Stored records
━━━━━━━━━━━━━━━━━━━━

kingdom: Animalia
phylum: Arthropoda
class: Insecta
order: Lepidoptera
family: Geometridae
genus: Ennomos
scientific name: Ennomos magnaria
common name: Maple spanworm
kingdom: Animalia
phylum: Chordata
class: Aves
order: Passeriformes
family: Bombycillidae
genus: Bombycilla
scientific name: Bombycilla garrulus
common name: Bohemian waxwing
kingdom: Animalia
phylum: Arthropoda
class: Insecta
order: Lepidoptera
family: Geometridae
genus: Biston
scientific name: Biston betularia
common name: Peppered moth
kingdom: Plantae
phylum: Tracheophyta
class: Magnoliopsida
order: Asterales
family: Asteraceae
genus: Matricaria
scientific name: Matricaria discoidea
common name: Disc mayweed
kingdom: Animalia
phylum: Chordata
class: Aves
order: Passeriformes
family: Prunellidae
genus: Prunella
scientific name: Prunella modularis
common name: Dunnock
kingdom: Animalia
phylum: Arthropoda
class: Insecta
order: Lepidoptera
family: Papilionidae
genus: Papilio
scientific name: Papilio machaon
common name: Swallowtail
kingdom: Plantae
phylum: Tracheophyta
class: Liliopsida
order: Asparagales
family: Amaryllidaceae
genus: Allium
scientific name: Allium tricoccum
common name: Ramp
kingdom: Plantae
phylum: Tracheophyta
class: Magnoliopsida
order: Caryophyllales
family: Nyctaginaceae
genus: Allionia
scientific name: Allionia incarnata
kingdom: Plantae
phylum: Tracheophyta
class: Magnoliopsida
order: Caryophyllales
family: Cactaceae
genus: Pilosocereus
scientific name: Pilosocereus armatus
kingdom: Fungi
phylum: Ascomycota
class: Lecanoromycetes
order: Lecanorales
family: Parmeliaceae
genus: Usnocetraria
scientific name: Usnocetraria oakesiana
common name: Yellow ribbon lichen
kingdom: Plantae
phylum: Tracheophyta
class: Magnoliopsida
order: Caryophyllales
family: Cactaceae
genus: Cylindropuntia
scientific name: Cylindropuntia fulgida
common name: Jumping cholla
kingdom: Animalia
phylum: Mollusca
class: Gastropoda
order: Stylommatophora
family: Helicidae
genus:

━━━━━━━━━━━━━━━━━━━━

> [WHAT YOU WILL DO]:
Write out the lines of every item again. Substitute "vernacular name" for "common name" wherever it occurs, and keep everything else the same.

> [RIGHT ANSWER]:
kingdom: Animalia
phylum: Arthropoda
class: Insecta
order: Lepidoptera
family: Geometridae
genus: Ennomos
scientific name: Ennomos magnaria
vernacular name: Maple spanworm
kingdom: Animalia
phylum: Chordata
class: Aves
order: Passeriformes
family: Bombycillidae
genus: Bombycilla
scientific name: Bombycilla garrulus
vernacular name: Bohemian waxwing
kingdom: Animalia
phylum: Arthropoda
class: Insecta
order: Lepidoptera
family: Geometridae
genus: Biston
scientific name: Biston betularia
vernacular name: Peppered moth
kingdom: Plantae
phylum: Tracheophyta
class: Magnoliopsida
order: Asterales
family: Asteraceae
genus: Matricaria
scientific name: Matricaria discoidea
vernacular name: Disc mayweed
kingdom: Animalia
phylum: Chordata
class: Aves
order: Passeriformes
family: Prunellidae
genus: Prunella
scientific name: Prunella modularis
vernacular name: Dunnock
kingdom: Animalia
phylum: Arthropoda
class: Insecta
order: Lepidoptera
family: Papilionidae
genus: Papilio
scientific name: Papilio machaon
vernacular name: Swallowtail
kingdom: Plantae
phylum: Tracheophyta
class: Liliopsida
order: Asparagales
family: Amaryllidaceae
genus: Allium
scientific name: Allium tricoccum
vernacular name: Ramp
kingdom: Plantae
phylum: Tracheophyta
class: Magnoliopsida
order: Caryophyllales
family: Nyctaginaceae
genus: Allionia
scientific name: Allionia incarnata
kingdom: Plantae
phylum: Tracheophyta
class: Magnoliopsida
order: Caryophyllales
family: Cactaceae
genus: Pilosocereus
scientific name: Pilosocereus armatus
kingdom: Fungi
phylum: Ascomycota
class: Lecanoromycetes
order: Lecanorales
family: Parmeliaceae
genus: Usnocetraria
scientific name: Usnocetraria oakesiana
vernacular name: Yellow ribbon lichen
kingdom: Plantae
phylum: Tracheophyta
class: Magnoliopsida
order: Caryophyllales
family: Cactaceae
genus: Cylindropuntia
scientific name: Cylindropuntia fulgida
vernacular name: Jumping cholla
kingdom: Animalia
phylum: Mollusca
class: Gastropoda
order: Stylommatophora
family: Helicidae
genus:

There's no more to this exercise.